Way too many cases, don't you think? Use the triangle inequality. If r is rational and i is irrational then |f(r)-f(i)|=|f(r)-L+L-f(i)|<=|f(r)-L|+|f(i)-L|.

 

[Hodgey8806]

Hmm, I don't quite see where this is going though. I understand the triangle inequality, but I don't understand its usefulness here. Do I need to show the epsilon as well? I'm assuming there is a way to "compact" what I did into this inequality, but I'm having trouble seeing that. Thank you very much :)

 

[Hodgey8806]

Oh ok! I think I see it now! We have
1=|f(r)-f(i)|=|f(r)-L+L-f(i)|<=|f(r)-L|+|f(i)-L|<=ε+ε=2ε by our definition for all ε>0
Taking ε=1/4, we are given:
1<=1/2, which is our contradiction.

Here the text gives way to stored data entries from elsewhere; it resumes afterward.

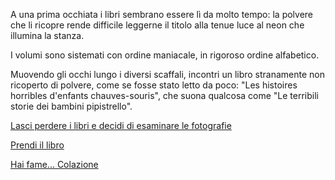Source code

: A una prima occhiata i libri sembrano essere lì da molto tempo: la polvere che li ricopre rende difficile leggerne il
titolo alla tenue luce al neon che illumina la stanza.

I volumi sono sistemati con ordine maniacale, in rigoroso ordine alfabetico.

Muovendo gli occhi lungo i diversi scaffali, incontri un libro stranamente non ricoperto di polvere, come se fosse
stato letto da poco: "Les histoires horribles d'enfants chauves-souris", che suona qualcosa come "Le terribili storie
dei bambini pipistrello".

[Lasci perdere i libri e decidi di esaminare le fotografie](../vecchie-fotografie/vecchie-fotografie.md)

[Prendi il libro](./prendere-il-libro/prendere-il-libro.md)

[Hai fame... Colazione](colazione/colazione.md)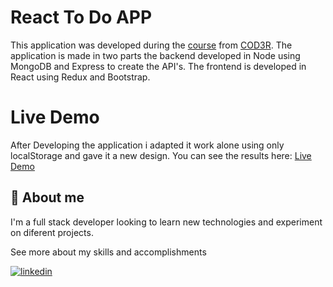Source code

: 
# React To Do APP

This application was developed during the [course](https://www.udemy.com/course/react-redux-pt/) from [COD3R](https://www.cod3r.com.br/). The application is made in two parts the backend developed in Node using MongoDB and Express to create the API's. The frontend is developed in React using Redux and Bootstrap.

# Live Demo
After Developing the application i adapted it work alone using only localStorage and gave it a new design. You can see the results here:
[Live Demo](https://react-todo-ggsilva28.vercel.app/)

## 🚀 About me

I'm a full stack developer looking to learn new technologies and experiment on diferent projects.

See more about my skills and accomplishments 

[![linkedin](https://img.shields.io/badge/linkedin-0A66C2?style=for-the-badge&logo=linkedin&logoColor=white)](https://www.linkedin.com/)



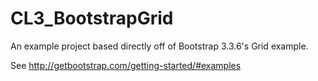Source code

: # CL3_BootstrapGrid

An example project based directly off of Bootstrap 3.3.6's Grid example.

See http://getbootstrap.com/getting-started/#examples
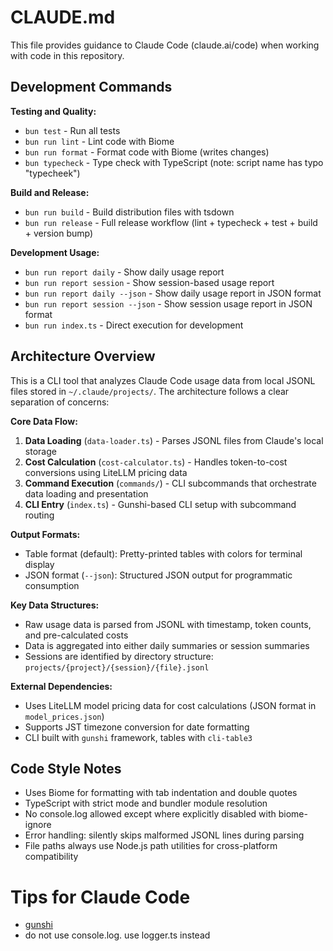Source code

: # CLAUDE.md

This file provides guidance to Claude Code (claude.ai/code) when working with code in this repository.

## Development Commands

**Testing and Quality:**
- `bun test` - Run all tests
- `bun run lint` - Lint code with Biome
- `bun run format` - Format code with Biome (writes changes)
- `bun typecheck` - Type check with TypeScript (note: script name has typo "typecheek")

**Build and Release:**
- `bun run build` - Build distribution files with tsdown
- `bun run release` - Full release workflow (lint + typecheck + test + build + version bump)

**Development Usage:**
- `bun run report daily` - Show daily usage report
- `bun run report session` - Show session-based usage report
- `bun run report daily --json` - Show daily usage report in JSON format
- `bun run report session --json` - Show session usage report in JSON format
- `bun run index.ts` - Direct execution for development

## Architecture Overview

This is a CLI tool that analyzes Claude Code usage data from local JSONL files stored in `~/.claude/projects/`. The architecture follows a clear separation of concerns:

**Core Data Flow:**
1. **Data Loading** (`data-loader.ts`) - Parses JSONL files from Claude's local storage
2. **Cost Calculation** (`cost-calculator.ts`) - Handles token-to-cost conversions using LiteLLM pricing data
3. **Command Execution** (`commands/`) - CLI subcommands that orchestrate data loading and presentation
4. **CLI Entry** (`index.ts`) - Gunshi-based CLI setup with subcommand routing

**Output Formats:**
- Table format (default): Pretty-printed tables with colors for terminal display
- JSON format (`--json`): Structured JSON output for programmatic consumption

**Key Data Structures:**
- Raw usage data is parsed from JSONL with timestamp, token counts, and pre-calculated costs
- Data is aggregated into either daily summaries or session summaries
- Sessions are identified by directory structure: `projects/{project}/{session}/{file}.jsonl`

**External Dependencies:**
- Uses LiteLLM model pricing data for cost calculations (JSON format in `model_prices.json`)
- Supports JST timezone conversion for date formatting
- CLI built with `gunshi` framework, tables with `cli-table3`

## Code Style Notes

- Uses Biome for formatting with tab indentation and double quotes
- TypeScript with strict mode and bundler module resolution
- No console.log allowed except where explicitly disabled with biome-ignore
- Error handling: silently skips malformed JSONL lines during parsing
- File paths always use Node.js path utilities for cross-platform compatibility

# Tips for Claude Code
- [gunshi](https://gunshi.dev/llms-full.txt)
- do not use console.log. use logger.ts instead
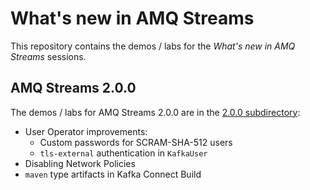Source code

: # What's new in AMQ Streams

This repository contains the demos / labs for the _What's new in AMQ Streams_ sessions.

## AMQ Streams 2.0.0

The demos / labs for AMQ Streams 2.0.0 are in the [2.0.0 subdirectory](./2.0.0/):
* User Operator improvements:
  * Custom passwords for SCRAM-SHA-512 users
  * `tls-external` authentication in `KafkaUser`
* Disabling Network Policies
* `maven` type artifacts in Kafka Connect Build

Thus, g does not have a limit at 0.
Q.E.D.

How is that?

 

[Dick]

Oh ok! I think I see it now! We have
1=|f(r)-f(i)|=|f(r)-L+L-f(i)|<=|f(r)-L|+|f(i)-L|<=ε+ε=2ε by our definition for all ε>0
Taking ε=1/4, we are given:
1<=1/2, which is our contradiction. Thus, g does not have a limit at 0.
Q.E.D.

How is that?

Right. So the value of L doesn't really matter. No need to break into cases.

 

[Hodgey8806]

Oh ok, great! Thank you so much! This is genius and, for me at least, it is elegant. Haha, my teacher will be very impressed I think.

 

[Dick]

Oh ok, great! Thank you so much! This is genius and, for me at least, it is elegant. Haha, my teacher will be very impressed I think.

The thinking, of course, is just that 0 and 1 can't possibly both be contained in an interval whose length is less than 1. The triangle inequality is just the formal way of saying that.

 

[Hodgey8806]

I see that now, and this application I think will be very useful for future problems. I have seen similar proofs even in our text that use the triangle inequality in such a way. But it was always just a little "in the dark" for me. However, I think this will very much help me see how to do a problem like this much more elegantly!